Jul 042019
 

Tenth in the series. Read after the break…

Insight

By Scott Lowther

Copyright 2019

1984, October: Goddard Space flight Center, Maryland

The Space Shuttle Challenger had been orbiting for a week on mission STS-41-G. The main scientific aspect of the mission was the Shuttle Imaging Radar-B (SIR-B), a radar system designed to look down at Earth and make detailed measurements. The radar used a wavelength that was able to look some distance through sand, thus in a sense it would be able to look back in time. A time before sand completely covered the region of Arabia, when the ground had lakes and streams and roads… and cities. One of the hoped-for goals of the radar mapping mission was the location of the legendary lost city of Ubar, the “Atlantis of the Sands,” thought to be located somewhere in the desert near Oman. But the mission had been plagued with difficulties… the KU-band radio transmitter went nuts and rotated uncontrollably; a space walk was needed to lock it down, and the Challenger had to orient itself to point the dish antenna at the lone Tracking and Data Relay Satellite (TDRS-1) then in orbit. The thirty-five-foot wide planar array radar antenna locked up and refused to move until it was nudged with the Shuttle’s manipulator arm. A short circuit degraded image quality.

It was almost as if someone didn’t want the Shuttle to see something.

After the Shuttle returned to Earth, data sent down via the TDRS was processed, and a number of roads and paths, packed into hard dirt by the passage of many camels over many years, were found. In years to come these paths were used to locate archeological sites, including one candidate for the lost city of Ubar.

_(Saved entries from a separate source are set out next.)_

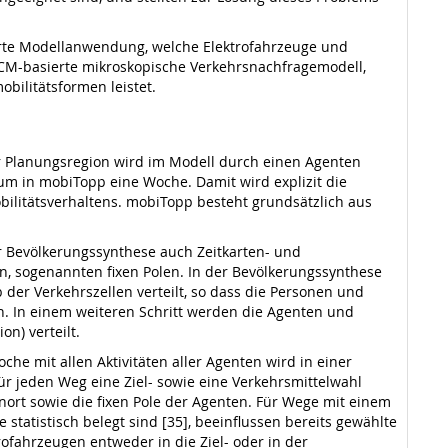
erte Modellanwendung, welche Elektrofahrzeuge und
DCM-basierte mikroskopische Verkehrsnachfragemodell,
bilitätsformen leistet.
er Planungsregion wird im Modell durch einen Agenten
um in mobiTopp eine Woche. Damit wird explizit die
obilitätsverhaltens. mobiTopp besteht grundsätzlich aus
r Bevölkerungssynthese auch Zeitkarten- und
n, sogenannten fixen Polen. In der Bevölkerungssynthese
b der Verkehrszellen verteilt, so dass die Personen und
n. In einem weiteren Schritt werden die Agenten und
n) verteilt.
he mit allen Aktivitäten aller Agenten wird in einer
für jeden Weg eine Ziel- sowie eine Verkehrsmittelwahl
hnort sowie die fixen Pole der Agenten. Für Wege mit einem
 statistisch belegt sind [35], beeinflussen bereits gewählte
rofahrzeugen entweder in die Ziel- oder in der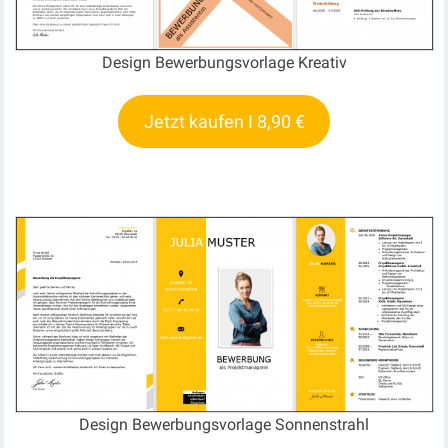
Design Bewerbungsvorlage Kreativ
Jetzt kaufen I 8,90 €
Design Bewerbungsvorlage Sonnenstrahl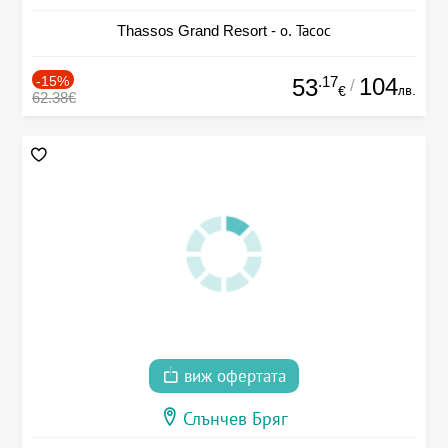
Thassos Grand Resort - о. Тасос
-15%
.17
104
53
/
лв.
€
62.38€
виж офертата
Слънчев Бряг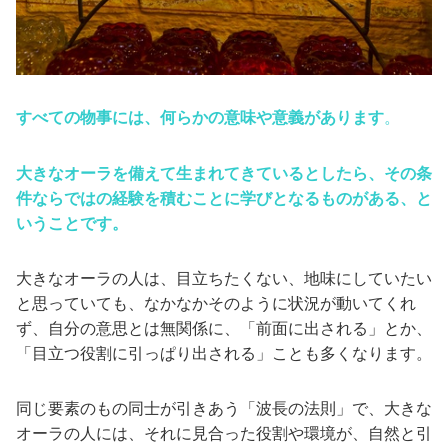
すべての物事には、何らかの意味や意義があります
。
大きなオーラを備えて生まれてきているとしたら、その条
件ならではの経験を積むことに学びとなるものがある、と
いうことです。
大きなオーラの人は、目立ちたくない、地味にしていたい
と思っていても、なかなかそのように状況が動いてくれ
ず、自分の意思とは無関係に、「前面に出される」とか、
「目立つ役割に引っぱり出される」ことも多くなります。
同じ要素のもの同士が引きあう「波長の法則」で、大きな
オーラの人には、それに見合った役割や環境が、自然と引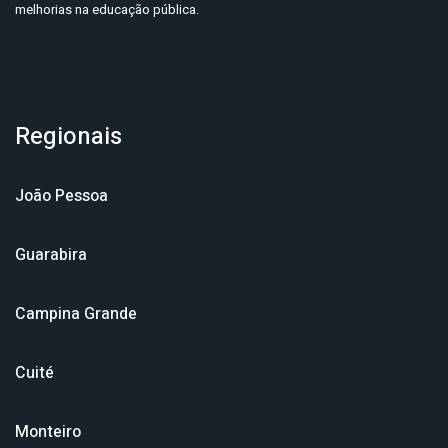
melhorias na educação pública.
Regionais
João Pessoa
Guarabira
Campina Grande
Cuité
Monteiro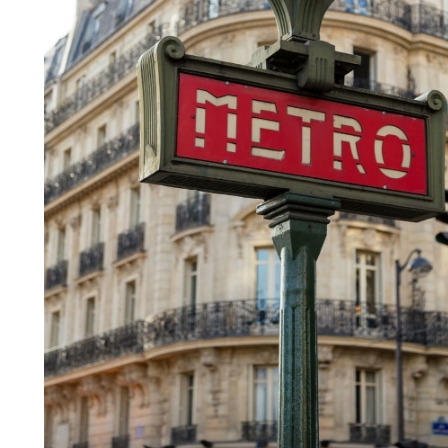
+
1
POKROVITELJ LIDL
Marseille: 5 stvari koje valja
iskusiti u uzbudljivom lučkom gradu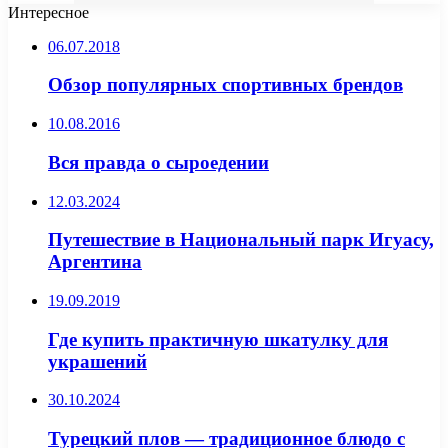
Интересное
06.07.2018
Обзор популярных спортивных брендов
10.08.2016
Вся правда о сыроедении
12.03.2024
Путешествие в Национальный парк Игуасу,
Аргентина
19.09.2019
Где купить практичную шкатулку для
украшений
30.10.2024
Турецкий плов — традиционное блюдо с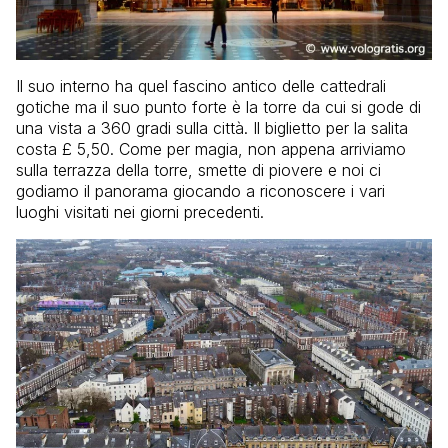
Il suo interno ha quel fascino antico delle cattedrali
gotiche ma il suo punto forte è la torre da cui si gode di
una vista a 360 gradi sulla città. Il biglietto per la salita
costa £ 5,50. Come per magia, non appena arriviamo
sulla terrazza della torre, smette di piovere e noi ci
godiamo il panorama giocando a riconoscere i vari
luoghi visitati nei giorni precedenti.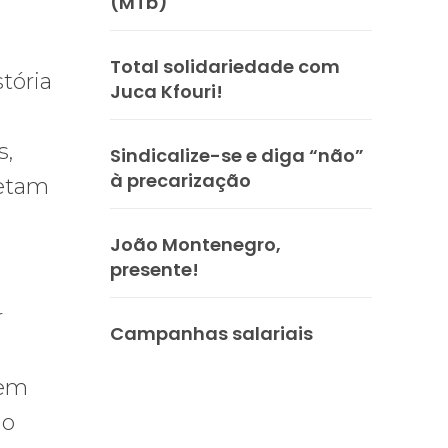
(MTb)
Total solidariedade com
tória
Juca Kfouri!
s,
Sindicalize-se e diga “não”
à precarização
fetam
João Montenegro,
presente!
r
Campanhas salariais
 em
lo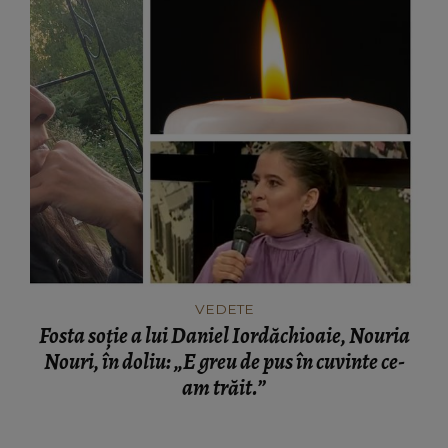
VEDETE
Fosta soție a lui Daniel Iordăchioaie, Nouria
Nouri, în doliu: „E greu de pus în cuvinte ce-
am trăit.”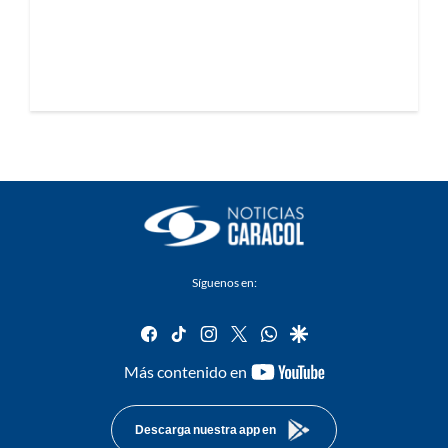
Síguenos en:
facebook
tiktok
instagram
twitter
whatsapp
google
youtube-
Más contenido en
footer
Descarga nuestra app en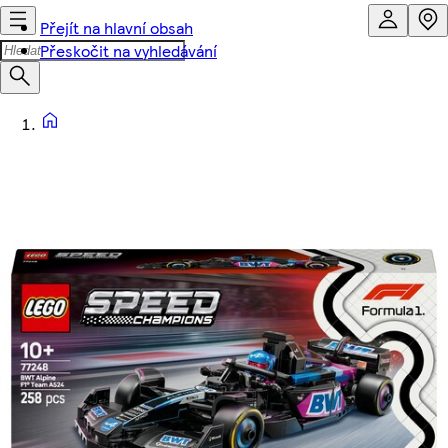
Přejít na hlavní obsah
Přeskočit na vyhledávání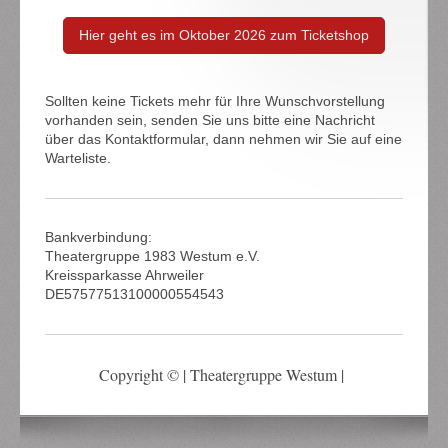
Hier geht es im Oktober 2026 zum Ticketshop
Sollten keine Tickets mehr für Ihre Wunschvorstellung
vorhanden sein, senden Sie uns bitte eine Nachricht
über das Kontaktformular, dann nehmen wir Sie auf eine
Warteliste.
Bankverbindung:
Theatergruppe 1983 Westum e.V.
Kreissparkasse Ahrweiler
DE57577513100000554543
Copyright © | Theatergruppe Westum |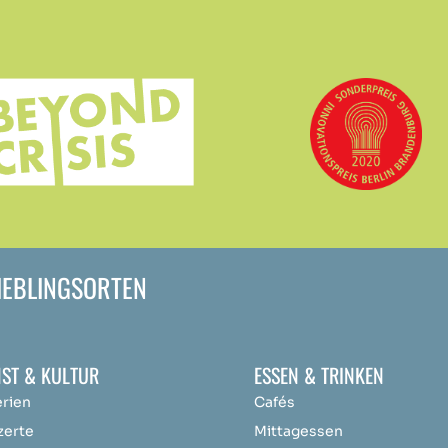
LIEBLINGSORTEN
ST & KULTUR
ESSEN & TRINKEN
erien
Cafés
zerte
Mittagessen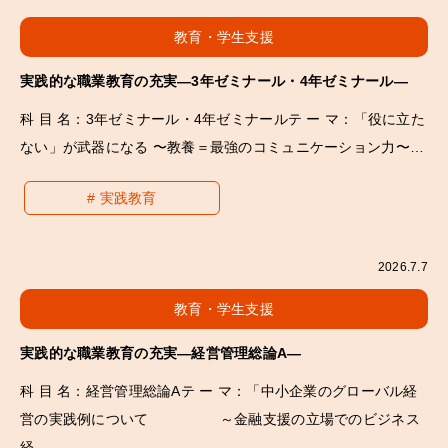
教育・学生支援
実践的な職業教育の充実―3年ゼミナール・4年ゼミナール―
科 目 名：3年ゼミナール・4年ゼミナールテ ー マ：「役に立た
ない」が武器になる 〜教養＝最強のコミュニケーション力〜…
実践教育
2026.7.7
教育・学生支援
実践的な職業教育の充実―経営管理総論A―
科 目 名：経営管理総論Aテ ー マ：「中小企業のグローバル経
営の実践例について ～金融支援の立場でのビジネス
経…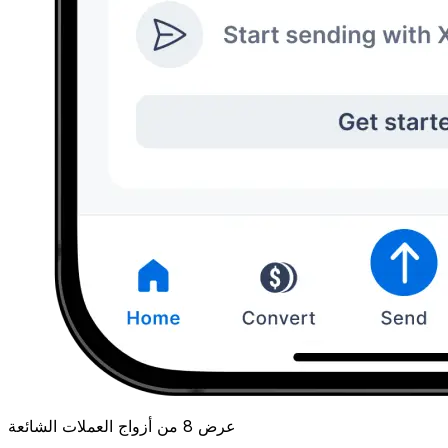
عرض 8 من أزواج العملات الشائعة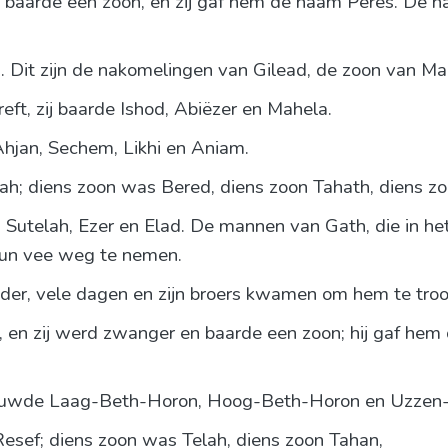
baarde een zoon, en zij gaf hem de naam Peres. De naa
Dit zijn de nakomelingen van Gilead, de zoon van Ma
eft, zij baarde Ishod, Abiëzer en Mahela.
jan, Sechem, Likhi en Aniam.
h; diens zoon was Bered, diens zoon Tahath, diens zo
 Sutelah, Ezer en Elad. De mannen van Gath, die in h
un vee weg te nemen.
der, vele dagen en zijn broers kwamen om hem te troo
, en zij werd zwanger en baarde een zoon; hij gaf hem 
 bouwde Laag-Beth-Horon, Hoog-Beth-Horon en Uzzen-
Resef; diens zoon was Telah, diens zoon Tahan,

But as Challenger orbited, Agent Freya Jones of the Office of Insight was at work at the Goddard Space Flight Center, intercepting the raw data as it came down. The numerous “malfunctions” on the Shuttle led to the data processing being slower than anticipated; unbeknownst to NASA, that data was fed through a small, surprisingly advanced computer that Agent Jones had plugged into the communications system. She got real-time imagery of the radar data, and quickly found what she’d been ordered to look for. There, plain as day, was a buried city. No roads led to it; it was seemingly isolated, well within the Empty Quarter. With a few strokes of a light pen on her computer screen, the city was effectively airbrushed out of the radar data. With that, the modified data was sent on to NASA: the original data was stored for delivery to the Office of Insight. Agent Jones did not have time to consider just what it all meant. A dead city buried under the burning Arabian desert sands? Sounded horrible. And it sounded like the sort of thing that would end up being inconsequential, of no use or interest to anyone.